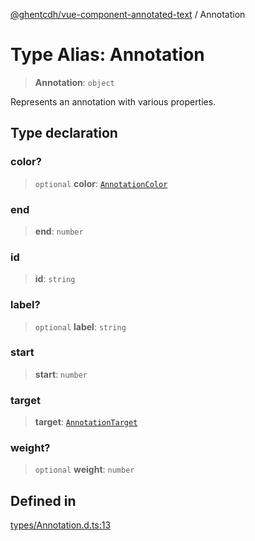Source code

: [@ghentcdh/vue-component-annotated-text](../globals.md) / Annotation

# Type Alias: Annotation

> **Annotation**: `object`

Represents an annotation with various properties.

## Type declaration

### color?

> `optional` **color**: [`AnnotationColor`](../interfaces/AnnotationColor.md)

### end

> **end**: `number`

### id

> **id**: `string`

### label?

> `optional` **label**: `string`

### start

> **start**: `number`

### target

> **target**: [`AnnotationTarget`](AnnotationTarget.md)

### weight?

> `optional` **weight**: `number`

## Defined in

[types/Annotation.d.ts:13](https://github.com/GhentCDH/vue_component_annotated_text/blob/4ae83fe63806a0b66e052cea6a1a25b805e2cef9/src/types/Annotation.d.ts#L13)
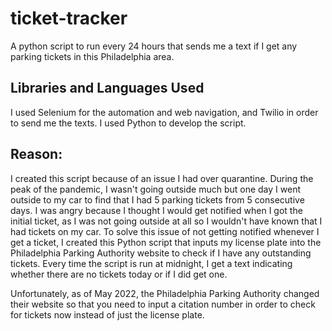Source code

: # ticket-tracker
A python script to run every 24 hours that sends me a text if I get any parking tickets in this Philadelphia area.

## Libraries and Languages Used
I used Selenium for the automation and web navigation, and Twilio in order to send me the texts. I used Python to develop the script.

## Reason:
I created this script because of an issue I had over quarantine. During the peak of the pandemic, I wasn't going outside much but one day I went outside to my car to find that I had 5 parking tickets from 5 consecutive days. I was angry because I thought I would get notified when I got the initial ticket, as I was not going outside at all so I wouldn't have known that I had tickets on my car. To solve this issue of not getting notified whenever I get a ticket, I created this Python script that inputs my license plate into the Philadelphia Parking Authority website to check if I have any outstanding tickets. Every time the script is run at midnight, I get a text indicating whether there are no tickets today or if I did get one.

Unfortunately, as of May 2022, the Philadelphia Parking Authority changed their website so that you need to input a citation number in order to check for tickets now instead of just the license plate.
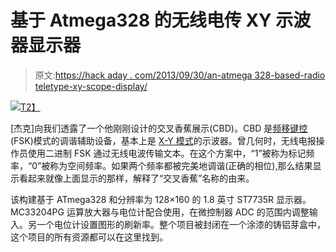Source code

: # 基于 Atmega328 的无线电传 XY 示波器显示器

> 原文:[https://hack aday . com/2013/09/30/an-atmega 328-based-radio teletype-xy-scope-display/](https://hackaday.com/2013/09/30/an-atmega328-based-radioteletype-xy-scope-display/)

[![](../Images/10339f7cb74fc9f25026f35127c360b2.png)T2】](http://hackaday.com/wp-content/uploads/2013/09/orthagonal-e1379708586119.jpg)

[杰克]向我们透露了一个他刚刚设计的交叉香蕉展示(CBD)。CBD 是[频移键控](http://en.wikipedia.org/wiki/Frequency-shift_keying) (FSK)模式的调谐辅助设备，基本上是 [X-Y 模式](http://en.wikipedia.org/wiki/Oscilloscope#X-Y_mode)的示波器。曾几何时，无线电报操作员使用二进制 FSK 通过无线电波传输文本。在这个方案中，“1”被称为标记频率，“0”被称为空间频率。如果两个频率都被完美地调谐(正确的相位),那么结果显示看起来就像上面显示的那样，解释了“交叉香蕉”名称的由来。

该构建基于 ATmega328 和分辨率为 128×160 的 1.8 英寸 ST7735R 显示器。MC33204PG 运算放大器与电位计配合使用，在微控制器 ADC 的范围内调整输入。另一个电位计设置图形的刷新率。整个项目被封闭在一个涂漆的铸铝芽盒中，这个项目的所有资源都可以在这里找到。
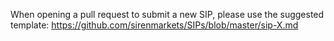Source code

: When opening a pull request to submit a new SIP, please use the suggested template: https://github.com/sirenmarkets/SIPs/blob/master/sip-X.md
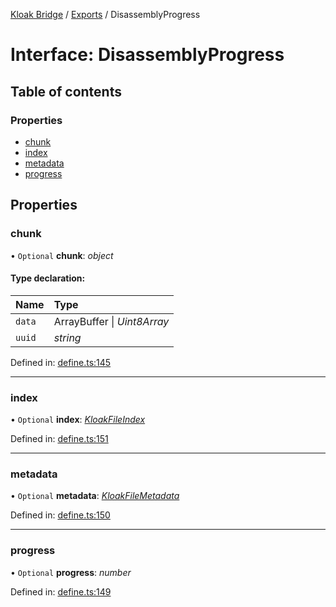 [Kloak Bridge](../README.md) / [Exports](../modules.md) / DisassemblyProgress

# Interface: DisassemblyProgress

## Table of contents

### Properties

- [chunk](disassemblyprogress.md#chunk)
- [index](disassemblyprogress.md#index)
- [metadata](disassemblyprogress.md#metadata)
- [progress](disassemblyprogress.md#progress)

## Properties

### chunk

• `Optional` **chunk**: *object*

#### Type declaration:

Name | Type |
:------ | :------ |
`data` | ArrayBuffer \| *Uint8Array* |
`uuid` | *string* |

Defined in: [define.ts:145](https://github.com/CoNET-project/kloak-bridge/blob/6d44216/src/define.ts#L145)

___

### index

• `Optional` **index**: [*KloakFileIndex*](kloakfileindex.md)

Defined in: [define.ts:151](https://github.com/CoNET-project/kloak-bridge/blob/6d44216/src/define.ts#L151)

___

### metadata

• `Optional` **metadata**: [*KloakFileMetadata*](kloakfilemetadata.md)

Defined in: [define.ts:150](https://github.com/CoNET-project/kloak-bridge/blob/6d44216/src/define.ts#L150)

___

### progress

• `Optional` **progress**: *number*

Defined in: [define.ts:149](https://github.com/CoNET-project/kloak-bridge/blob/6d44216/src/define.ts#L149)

○ ○ ○ ○ ○

In the listing above, how many lines hold the word "hackaday"? Give the number and nothing more.

2